Maria Paula prendeu a respiração quando tia Diva entrou na sala. Pela cara da tia, pelos olhos vermelhos e pelo fungar característico, a menina percebeu que os seus palhaços de chiclete jamais sairiam de dentro do guarda-roupas. Onde, na véspera, haviam sido guardados até o inicio da festa. Ficariam ali por longos meses, até por anos ou décadas. Um dia, remexendo as tralhas da infância, Maria Paula encontraria algum remanescente dos palhaços de chiclete e suspiraria para o seu caçula: ”Foi tia Diva quem fez para a festa do meu aniversário de sete anos. Mas naquele ano, vovô morreu e a festa foi cancelada”.

Sobraram os palhaços, mas os chicletes acabaram. Além de não pertencerem a categoria de coisas que duram décadas, eram doces demais, vermelhos demais, convidativos. Um consolo pela festa cancelada.

Tia Diva foi a primeira de uma comitiva de adultos de nariz escorrendo e olhos vermelhos a entrar na sala. A procissão sentou-se no sofá, espalhou-se pelas duas poltronas de tecido laranja, esparramou-se no tapete. O pai, a mãe, a tia, os dois irmãos mais velhos, vovó e Zefa, limpando as mãos de açúcar de confeiteiro no avental. Nenhum deles precisou abrir a boca. Maria Paula sabia.

Deixou os adultos carpindo a sua dor e relembrando qualidades do falecido e foi até o quarto, onde o avô repousava como uma grande árvore que cai no meio da mata. Se não fossem as raízes expostas, ninguém diria que vovô morreu. Maria Paula sentou-se aos pés da cama. Prestou bem atenção para ver se a camisa do avô tremia com a respiração. Chegou mais perto. Tentou ouvir o som do ronco. Silêncio. Tocou a testa fria, as mãos grandes que fabricavam casinhas de boneca.

Na cozinha, o glacê desabava do bolo. Escorria sobre a pia. Meio açúcar derretido, meio lágrimas de Zefa.

O enterro de vovô foi um acontecimento.

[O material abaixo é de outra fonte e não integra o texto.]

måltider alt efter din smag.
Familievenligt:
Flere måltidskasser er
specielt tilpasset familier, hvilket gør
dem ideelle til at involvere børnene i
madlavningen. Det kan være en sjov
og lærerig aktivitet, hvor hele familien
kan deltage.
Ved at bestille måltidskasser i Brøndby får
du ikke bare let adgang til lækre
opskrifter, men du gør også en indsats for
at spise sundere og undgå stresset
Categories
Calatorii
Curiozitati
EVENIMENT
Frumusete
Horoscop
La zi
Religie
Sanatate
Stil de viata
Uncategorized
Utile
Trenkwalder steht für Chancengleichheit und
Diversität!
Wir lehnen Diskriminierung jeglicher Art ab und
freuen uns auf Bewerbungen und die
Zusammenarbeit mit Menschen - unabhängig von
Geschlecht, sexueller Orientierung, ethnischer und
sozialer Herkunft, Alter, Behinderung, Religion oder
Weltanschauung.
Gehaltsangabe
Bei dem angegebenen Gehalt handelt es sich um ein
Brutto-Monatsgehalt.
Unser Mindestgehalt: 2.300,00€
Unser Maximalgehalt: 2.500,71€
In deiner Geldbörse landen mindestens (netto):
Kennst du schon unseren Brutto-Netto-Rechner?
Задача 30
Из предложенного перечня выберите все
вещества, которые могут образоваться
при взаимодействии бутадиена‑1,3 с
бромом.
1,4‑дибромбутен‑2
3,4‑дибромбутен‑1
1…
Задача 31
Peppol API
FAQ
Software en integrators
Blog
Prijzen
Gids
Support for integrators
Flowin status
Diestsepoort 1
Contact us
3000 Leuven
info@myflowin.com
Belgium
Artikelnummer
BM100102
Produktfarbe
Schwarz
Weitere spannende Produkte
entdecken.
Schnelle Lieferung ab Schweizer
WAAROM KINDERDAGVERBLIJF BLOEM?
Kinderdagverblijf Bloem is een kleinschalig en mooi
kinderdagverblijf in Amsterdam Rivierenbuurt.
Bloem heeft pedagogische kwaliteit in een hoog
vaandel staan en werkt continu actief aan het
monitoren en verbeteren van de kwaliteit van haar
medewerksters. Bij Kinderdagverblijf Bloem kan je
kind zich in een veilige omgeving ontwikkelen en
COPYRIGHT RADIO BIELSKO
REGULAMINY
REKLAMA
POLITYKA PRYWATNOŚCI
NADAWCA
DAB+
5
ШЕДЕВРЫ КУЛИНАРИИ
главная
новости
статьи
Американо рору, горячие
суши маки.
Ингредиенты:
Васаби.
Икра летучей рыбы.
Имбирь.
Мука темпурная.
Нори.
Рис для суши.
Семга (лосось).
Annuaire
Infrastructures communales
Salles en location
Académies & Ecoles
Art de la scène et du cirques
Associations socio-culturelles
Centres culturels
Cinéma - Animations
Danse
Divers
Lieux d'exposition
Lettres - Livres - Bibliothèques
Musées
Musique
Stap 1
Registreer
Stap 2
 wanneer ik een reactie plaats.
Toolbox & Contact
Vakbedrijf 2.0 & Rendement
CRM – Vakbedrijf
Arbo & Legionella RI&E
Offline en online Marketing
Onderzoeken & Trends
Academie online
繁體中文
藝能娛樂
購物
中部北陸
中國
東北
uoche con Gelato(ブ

Boêmio de carteirinha, tinha seu séquito. Desde gente que lhe devia a vida ao dinheiro do remédio para o filho asmático ou a feira da semana. E uma legião inconsolável de viúvas, todas muito discretas e sem intenção de afrontar vovó.

Discurso do padre. Discurso dos amigos. Discurso dos filhos. Outro sermão do pároco cuja igreja vovô ajudou a construir. Mais discurso dos amigos. Duas ou três viúvas inconsoláveis ensaiaram abrir a boca, mas diante do olhar de vovó, desistiram. A terra se abre e o caixão desce à sepultura. Coube ao pai de Maria Paula, primogênito e único varão, a primazia da mão de cal. As rosas choviam.

Maria Paula, até então quietinha e segura pelas mãos de tia Diva, tirou do bolso uma coisa que parecia cartolina. “Obrigada vovô, pelas casas de boneca, pelas histórias da carochinha e por roubar a minha festa de aniversário”.

Os coveiros, que não podiam ouvir o discurso em forma de pensamento da menina de sete anos, se esforçaram para evitar que a terra, apressada em engolir vovô, cobrisse depressa demais a carinha de palhaço recheada de chicletes, que sorria um pouco sinistro sobre a tampa marrom do ataúde.